BRUNI: Well, I think what we're finding out in American politics right now is it doesn't so much. So let's go back to 2016. People didn't really like Donald Trump. By people, we mean other Republicans in the case of Trump, other Democrats in the case of Bernie. We're talking about people who worked with him. Neither Donald Trump nor Bernie Sanders now would ever be considered someone who is brimming with charm and who have developed a reservoir of goodwill among the people around them.

But each of them was pitching an idea with selling a narrative about America and what had gone wrong and needs to be changed that voters responded to. And I think what we're learning in the success of the Bernie Sanders candidacy is that what you're telling people about their country, how you're describing it and whether it resonates with them matters a whole lot more than whether you seem like the person they want to have a beer with.

[07:25:09]

And I think we journalists need to re-examine the way we've covered so many campaigns. And we've always said, oh, which candidate do you want to have a beer with? I don't think that's what it'sabout in America right now.

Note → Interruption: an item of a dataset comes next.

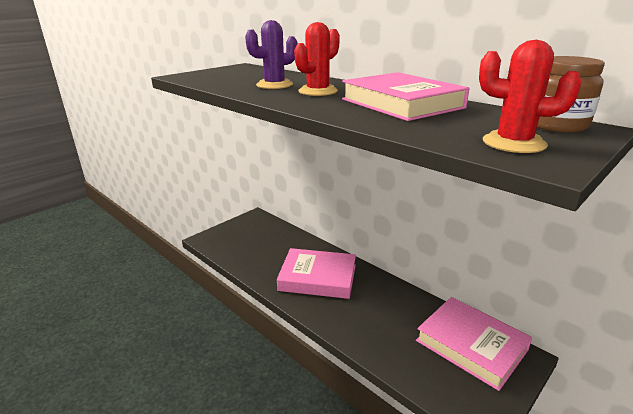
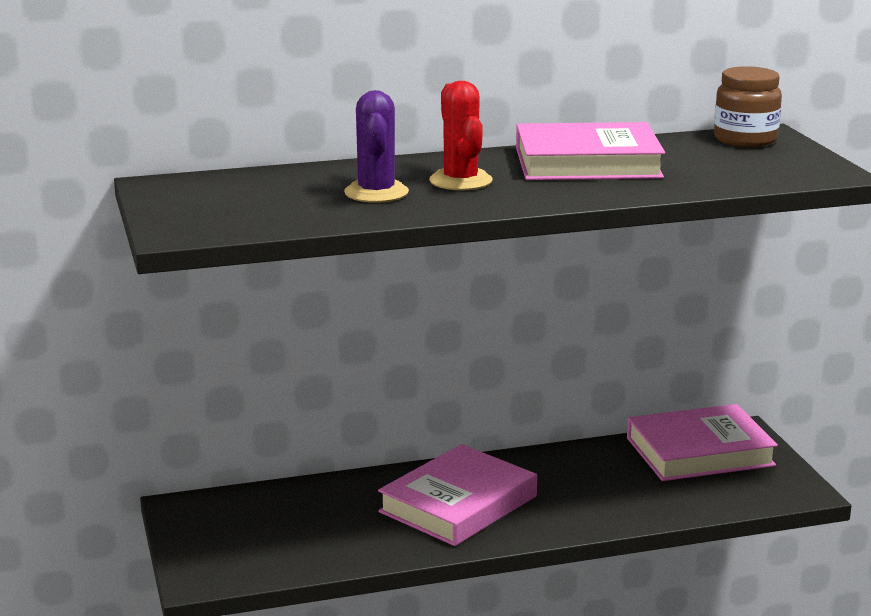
camera: 60 degrees left, 5 degrees down
red cactus [479,40,582,153] -> none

CAMEROTA: Frank, Dana, thank you both very much.

All right, meanwhile, this story, President Trump urging calm as the coronavirus outbreak spreads around the world. What does this new case that we've learned about overnight in California, how does this impact what the government is going to do?

(COMMERCIAL BREAK) CAMEROTA: Breaking news. The CDC is investigating what could be the first case of what is being called community spread of coronavirus in the United States.

This involves a patient in Northern California who did not travel outside of the country and has not been in contact with someone who did as far as officials know. President Trump tried to down play the risk in a rare White House press conference last night.

Joining us now to talk about all of this is Republican Congressman Will Hurd.

[07:30:00]

He serves on the Homeland Security Committee, and he recently wrote an op-ed on China's response to the coronavirus crisis and how it spread confusion and risk.

Good morning, Congressman.

REP. WILL HURD (R-TX): Good morning.